1.昆虫学者デビッド・ワグナー(David Wagner)

 テキサス州南西部を流れるデビルズ川(Devils River)は、アメリカで最も不毛な地であるチワワ砂漠(Chihuahuan Desert)の端を流れています。デビルズ川へのアクセスは限られています。その上流に行こうとすると、カヤックを使うか轍の多い未舗装の道路を通るしかありません。数年前、デビッド・ワグナー(David Wagner)は、その道を通っていた際に、ある低木に目を留めました。その低木は、彼にとって大きな可能性を秘めているように見えました。

 ワグナーはコネチカット大学(University of Connecticut)で教鞭をとる昆虫学者です。彼は銀髪を短く刈り上げていて顎は角張っています。バック・ターギッドソン将軍(訳者注:映画「博士の異常な愛情」の登場人物)を演じるジョージ・C・スコット(George C. Scott:俳優)に似ているところがあります。お気に入りのレストランがある人は、そこに何度も通いたくなるでしょう。また、美しい景色に感動した記憶のある人はそこへ再び行きたくなるものです。同様にワグナーは、その低木を覚えていて、何度も足を運んでいます。彼にはデビルズ川沿いに家を持つ友人が何人かいるのですが、彼らを訪ねるたびに、その低木に立ち寄って調査をしています。しかし、これまでは特に何も発見できませんでした。この10月に、私は彼と一緒に車を走らせていたのですが、彼はまたしてもその低木に寄って調査をしだしました。彼は、白いビニールシートを地面に敷き、棒でその低木を叩いて、付着しているものを下に落としていました。

 「オォ!信じられない!」と彼は叫びました。私も暇つぶしに近くにあった草や木を棒で叩いていたのですが、ワグナーが手を差し出してきました。彼の手のひらには4分の3インチ(0.6センチ)ほどの毛虫が1匹のたうちまわっていました。ちょっと見た感じでは、茶色がかった普通の毛虫にしか見えませんでした。しかし、ルーペで見てみると、体表全体に黄色と赤の斑点が並んでいて、それが派手な縞模様のように見えて、背中には黒い角のような突起が2本出ているのが分かりました。ワグナーは、じっくりとその毛虫に関する分類学的な考察を重ねて、それがウルシア・フルティバ(Ursia furtiva)という非常に珍しいガの幼虫(毛虫)であることを確信しました。

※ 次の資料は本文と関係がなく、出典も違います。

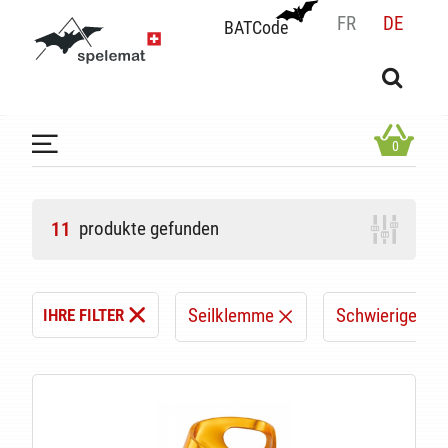
FR
DE
BATCode
BATCode
Geben Sie Ihren Namen ein und bestätigen
OK
0
produkte gefunden
11
Seilklemme
Schwieriger Zu
IHRE FILTER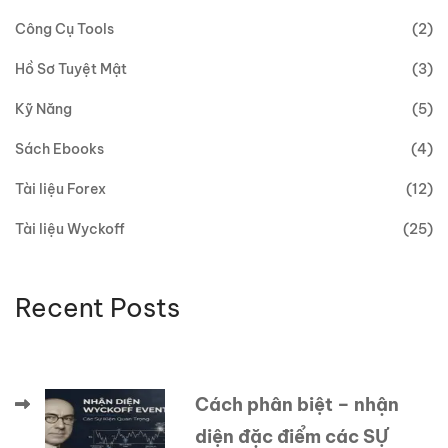
Công Cụ Tools
(2)
Hồ Sơ Tuyệt Mật
(3)
Kỹ Năng
(5)
Sách Ebooks
(4)
Tài liệu Forex
(12)
Tài liệu Wyckoff
(25)
Recent Posts
Cách phân biệt – nhận
diện đặc điểm các SỰ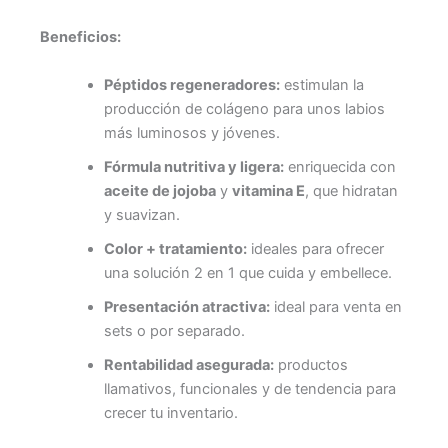
Beneficios:
Péptidos regeneradores:
estimulan la
producción de colágeno para unos labios
más luminosos y jóvenes.
Fórmula nutritiva y ligera:
enriquecida con
aceite de jojoba
y
vitamina E
, que hidratan
y suavizan.
Color + tratamiento:
ideales para ofrecer
una solución 2 en 1 que cuida y embellece.
Presentación atractiva:
ideal para venta en
sets o por separado.
Rentabilidad asegurada:
productos
llamativos, funcionales y de tendencia para
crecer tu inventario.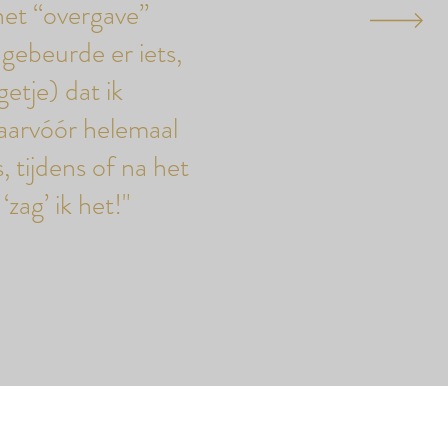
 het “overgave”
ebeurde er iets,
getje) dat ik
daarvóór helemaal
, tijdens of na het
zag’ ik het!"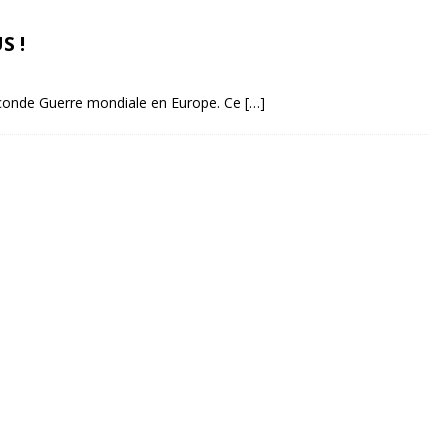
S !
Seconde Guerre mondiale en Europe. Ce
[…]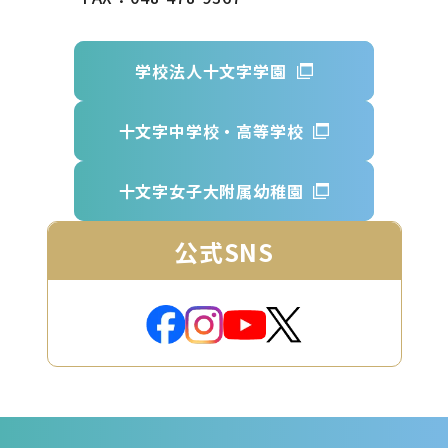
学校法人十文字学園
十文字中学校・高等学校
十文字女子大附属幼稚園
公式SNS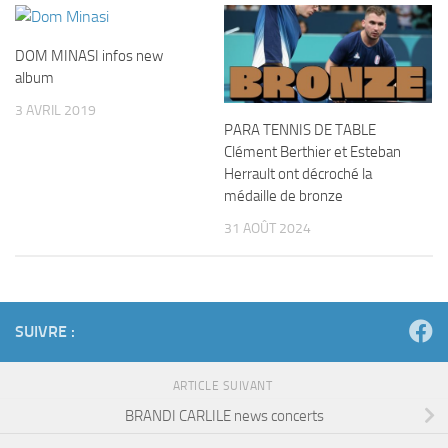
DOM MINASI infos new
album
3 AVRIL 2019
PARA TENNIS DE TABLE
Clément Berthier et Esteban
Herrault ont décroché la
médaille de bronze
31 AOÛT 2024
SUIVRE :
ARTICLE SUIVANT
BRANDI CARLILE news concerts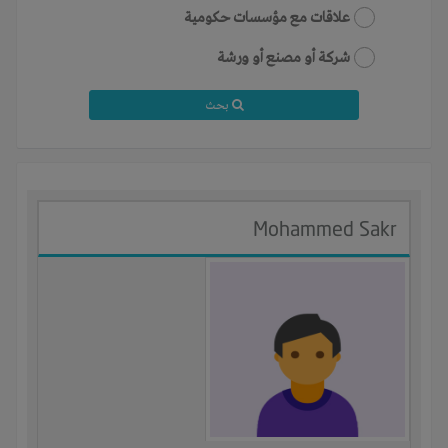
علاقات مع مؤسسات حكومية
شركة أو مصنع أو ورشة
بحث
Mohammed Sakr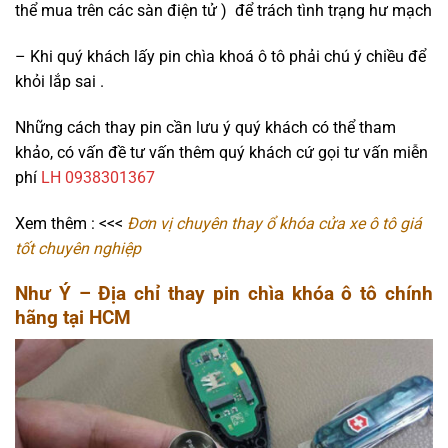
thể mua trên các sàn điện tử ) để trách tình trạng hư mạch
– Khi quý khách lấy pin chìa khoá ô tô phải chú ý chiều để
khỏi lắp sai .
Những cách thay pin cần lưu ý quý khách có thể tham
khảo, có vấn đề tư vấn thêm quý khách cứ gọi tư vấn miễn
phí
LH 0938301367
Xem thêm : <<<
Đơn vị chuyên thay ổ khóa cửa xe ô tô giá
tốt chuyên nghiệp
Như Ý – Địa chỉ thay pin chìa khóa ô tô chính
hãng tại HCM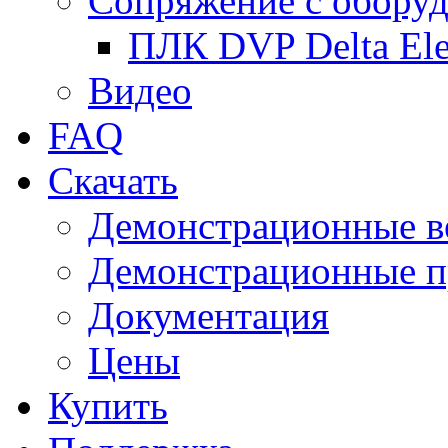
Сопряжение с обору
ПЛК DVP Delta Ele
Видео
FAQ
Скачать
Демонстрационные в
Демонстрационные п
Документация
Цены
Купить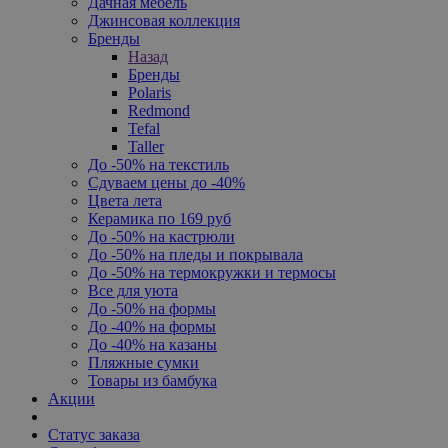
Дачная мебель
Джинсовая коллекция
Бренды
Назад
Бренды
Polaris
Redmond
Tefal
Taller
До -50% на текстиль
Сдуваем цены до -40%
Цвета лета
Керамика по 169 руб
До -50% на кастрюли
До -50% на пледы и покрывала
До -50% на термокружки и термосы
Все для уюта
До -50% на формы
До -40% на формы
До -40% на казаны
Пляжные сумки
Товары из бамбука
Акции
Статус заказа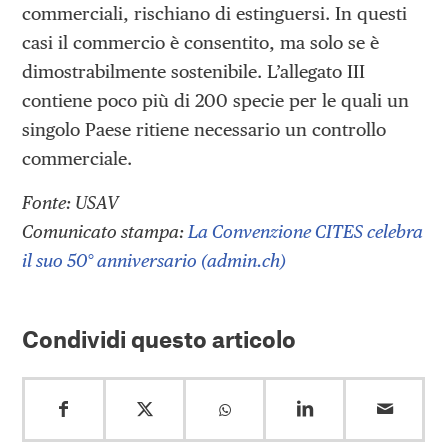
commerciali, rischiano di estinguersi. In questi
casi il commercio è consentito, ma solo se è
dimostrabilmente sostenibile. L’allegato III
contiene poco più di 200 specie per le quali un
singolo Paese ritiene necessario un controllo
commerciale.
Fonte: USAV
Comunicato stampa:
La Convenzione CITES celebra
il suo 50° anniversario (admin.ch)
Condividi questo articolo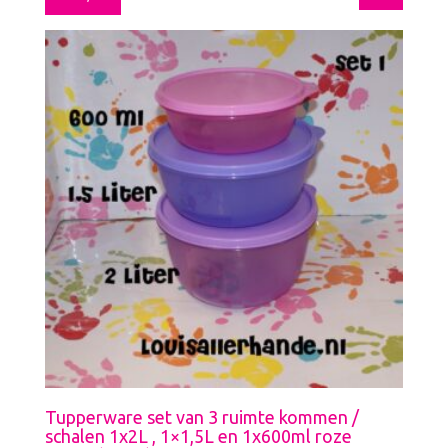
Tupperware set van 3 ruimte kommen /
schalen 1x2L , 1×1,5L en 1x600ml roze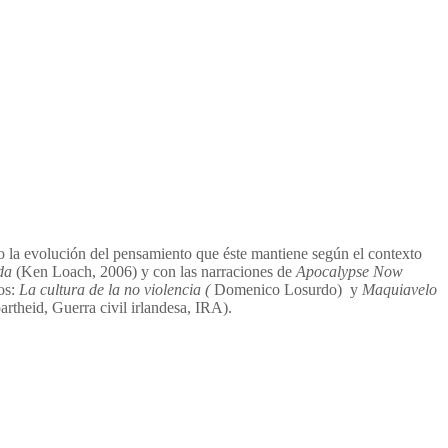
do la evolución del pensamiento que éste mantiene según el contexto
da
(Ken Loach, 2006) y con las narraciones de
Apocalypse Now
ros:
La cultura de la no violencia (
Domenico Losurdo) y
Maquiavelo
rtheid, Guerra civil irlandesa, IRA).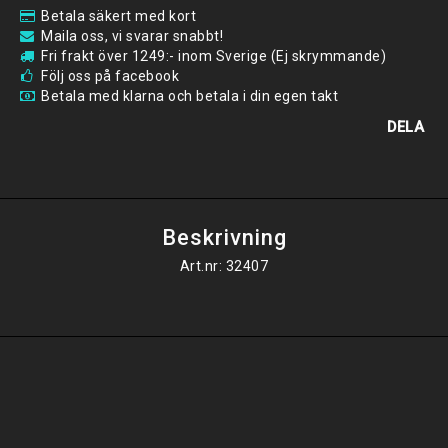
Betala säkert med kort
Maila oss, vi svarar snabbt!
Fri frakt över 1249:- inom Sverige (Ej skrymmande)
Följ oss på facebook
Betala med klarna och betala i din egen takt
DELA
Beskrivning
Art.nr: 32407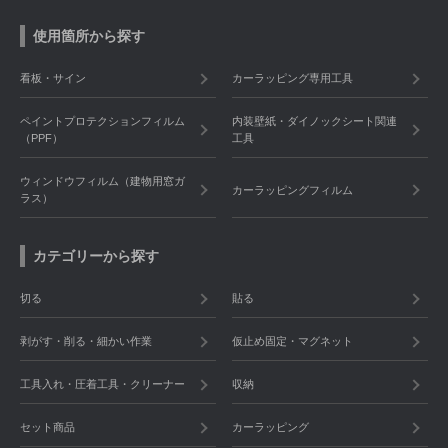
使用箇所から探す
看板・サイン
カーラッピング専用工具
ペイントプロテクションフィルム
内装壁紙・ダイノックシート関連
（PPF）
工具
ウィンドウフィルム（建物用窓ガ
カーラッピングフィルム
ラス）
カテゴリーから探す
切る
貼る
剥がす・削る・細かい作業
仮止め固定・マグネット
工具入れ・圧着工具・クリーナー
収納
セット商品
カーラッピング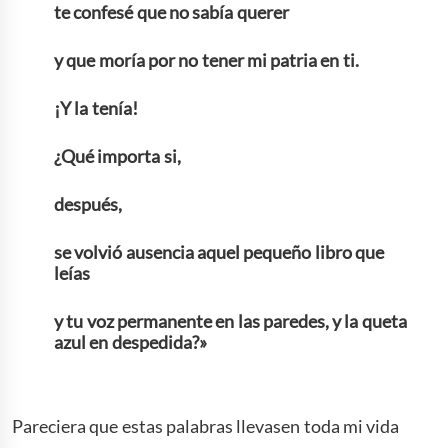
te confesé que no sabía querer
y que moría por no tener mi patria en ti.
¡Y la tenía!
¿Qué importa si,
después,
se volvió ausencia aquel pequeño libro que
leías
y tu voz permanente en las paredes, y la queta
azul en despedida?»
Pareciera que estas palabras llevasen toda mi vida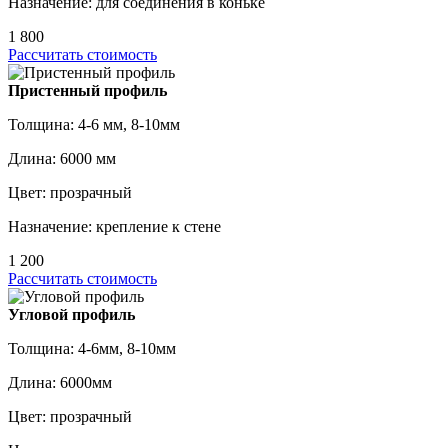
Назначение: для соединения в коньке
1 800
Рассчитать стоимость
Пристенный профиль
Толщина: 4-6 мм, 8-10мм
Длина: 6000 мм
Цвет: прозрачный
Назначение: крепление к стене
1 200
Рассчитать стоимость
Угловой профиль
Толщина: 4-6мм, 8-10мм
Длина: 6000мм
Цвет: прозрачный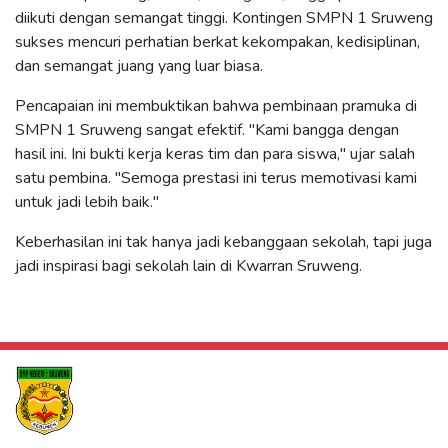
diikuti dengan semangat tinggi. Kontingen SMPN 1 Sruweng
sukses mencuri perhatian berkat kekompakan, kedisiplinan,
dan semangat juang yang luar biasa.
Pencapaian ini membuktikan bahwa pembinaan pramuka di
SMPN 1 Sruweng sangat efektif. "Kami bangga dengan
hasil ini. Ini bukti kerja keras tim dan para siswa," ujar salah
satu pembina. "Semoga prestasi ini terus memotivasi kami
untuk jadi lebih baik."
Keberhasilan ini tak hanya jadi kebanggaan sekolah, tapi juga
jadi inspirasi bagi sekolah lain di Kwarran Sruweng.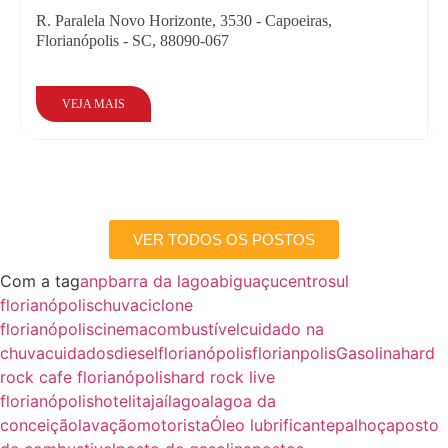
R. Paralela Novo Horizonte, 3530 - Capoeiras,
Florianópolis - SC, 88090-067
VEJA MAIS
VER TODOS OS POSTOS
Com a tag
anp
barra da lagoa
biguaçu
centrosul
florianópolis
chuva
ciclone
florianópolis
cinema
combustível
cuidado na
chuva
cuidados
diesel
florianópolis
florianpolis
Gasolina
hard
rock cafe florianópolis
hard rock live
florianópolis
hotel
itajaí
lagoa
lagoa da
conceição
lavação
motorista
Óleo lubrificante
palhoça
posto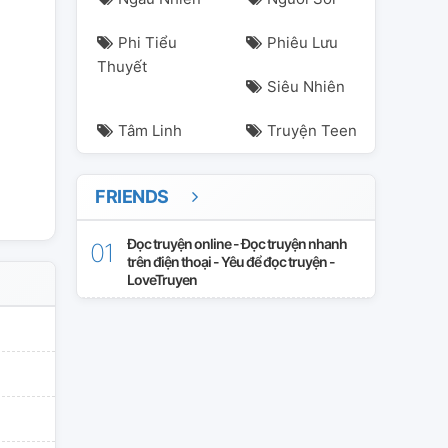
Phi Tiểu
Phiêu Lưu
Thuyết
Siêu Nhiên
indbreakerpov
Tâm Linh
Truyện Teen
FRIENDS
Đọc truyện online - Đọc truyện nhanh
trên điện thoại - Yêu để đọc truyện -
LoveTruyen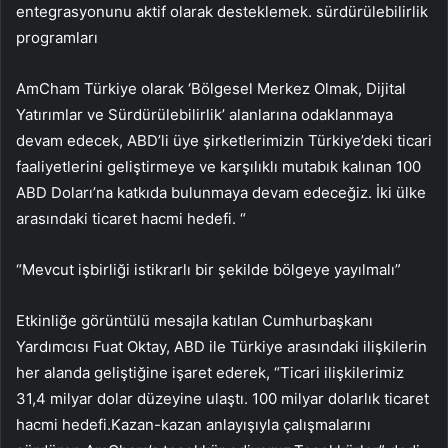
entegrasyonunu aktif olarak desteklemek. sürdürülebilirlik
programları
AmCham Türkiye olarak ‘Bölgesel Merkez Olmak, Dijital
Yatırımlar ve Sürdürülebilirlik’ alanlarına odaklanmaya
devam edecek, ABD’li üye şirketlerimizin Türkiye’deki ticari
faaliyetlerini geliştirmeye ve karşılıklı mutabık kalınan 100
ABD Doları’na katkıda bulunmaya devam edeceğiz. İki ülke
arasındaki ticaret hacmi hedefi. “
“Mevcut işbirliği istikrarlı bir şekilde bölgeye yayılmalı”
Etkinliğe görüntülü mesajla katılan Cumhurbaşkanı
Yardımcısı Fuat Oktay, ABD ile Türkiye arasındaki ilişkilerin
her alanda geliştiğine işaret ederek, “Ticari ilişkilerimiz
31,4 milyar dolar düzeyine ulaştı. 100 milyar dolarlık ticaret
hacmi hedefi.Kazan-kazan anlayışıyla çalışmalarını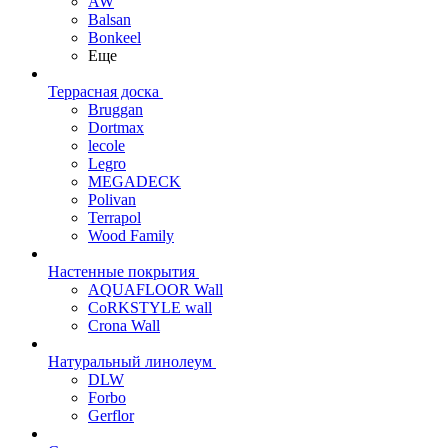
AW
Balsan
Bonkeel
Еще
Террасная доска
Bruggan
Dortmax
lecole
Legro
MEGADECK
Polivan
Terrapol
Wood Family
Настенные покрытия
AQUAFLOOR Wall
CoRKSTYLE wall
Crona Wall
Натуральный линолеум
DLW
Forbo
Gerflor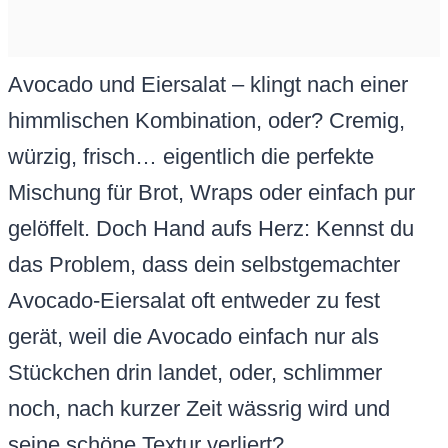
Avocado und Eiersalat – klingt nach einer
himmlischen Kombination, oder? Cremig,
würzig, frisch… eigentlich die perfekte
Mischung für Brot, Wraps oder einfach pur
gelöffelt. Doch Hand aufs Herz: Kennst du
das Problem, dass dein selbstgemachter
Avocado-Eiersalat oft entweder zu fest
gerät, weil die Avocado einfach nur als
Stückchen drin landet, oder, schlimmer
noch, nach kurzer Zeit wässrig wird und
seine schöne Textur verliert?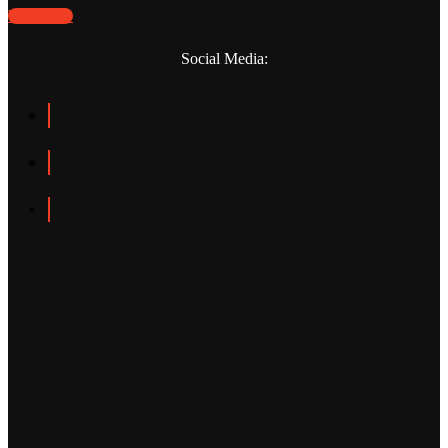
WEBPANO
Social Media:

 「過去には誰も見たことがないんだよ。」と彼は私に言いました。思うに、ワグナーが初めてウルシア・フルティバの毛虫を見た人物であるとするならば、私は2番目にそれを目にした人物ということになります。いや、これってちょっと凄いことじゃない!

 鱗翅目(epidoptera:簡単に言うとガやチョウのこと)の幼虫が毛虫です。甲虫(カブトムシなど前翅のかたい昆虫)やハエ等も同様ですが、成虫になる前の段階でいったん幼虫になります。自然が好きな人で昆虫好きな人でも、幼虫を嫌いな人はたくさんいます。チョウの愛好家が10人いたとしたら、おそらく毛虫の愛好家はほぼ0人でしょう。その理由は、多くの人にとって明白でしょう。あの見た目は、誰もが好きになれるものではありません。また、毛虫がリンゴの木に湧いたりして悪さをすることも好きになれない理由です。

 ワグナーは毛虫を専門に研究しています。いや、毛虫の虜になっていると言った方が正確かもしれません。あまりにも毛虫が好きなことが原因で、彼は未だに独身です。おそらく、彼はアメリカの毛虫についてこの国で誰よりも知っているでしょう。また、毛虫全般について地球上の誰よりも知っているはずです。彼は旅に出ると、スーツケース一杯の標本を持って帰ってくることもあります。それは決して珍しいことではありません。持ち帰る標本のほとんどはエチルアルコールを注入したものです。しかし、中には生きた状態で小瓶に入れたものもあります。生きながらえるように餌となる葉っぱなども小瓶の中に入れています。

 2005年に出版されたワグナーの著書”Caterpillars of Eastern North America”(未邦訳:北アメリカ東部の毛虫)は、500ページ弱のボリュームがあります。本当に沢山の種の毛虫の生活史(life history)が書かれており、この分野の携帯用図鑑(field guide)の決定版とされています。現在、ワグナーは、さらに野心的なプロジェクトを進めている最中です。既に13年を費やしています。そのプロジェクトの成果は、”Caterpillars of Western North America(北西アメリカの毛虫)”という著書にまとめられて出版される予定です。全4巻となるそうです。

 ワグナーの著書を読むと、彼のこだわりを感じずにはいられません。どんな幼虫も重要である、小さな幼虫も、ふにゃふにゃな幼虫も、目立たない幼虫も重要であるという信念を彼が持っているように感じられるのです。彼は沢山の毛虫の新種を発見して蒐集してきました。その1つ1つが地球の過酷な環境を生き抜いてきたわけですが、それらをつぶさに見ると、人間が学ぶべきことも少なくないように思えます。それぞれがユニークな存在で、しばしば驚くような物語を持っています。

 「もっと読みたいと思ってもらえるように、それぞれの毛虫の説明文を充実した内容にしたいんです。」と彼は言いました。「ページをめくる手が止まらなくなるような本にしたいんです。」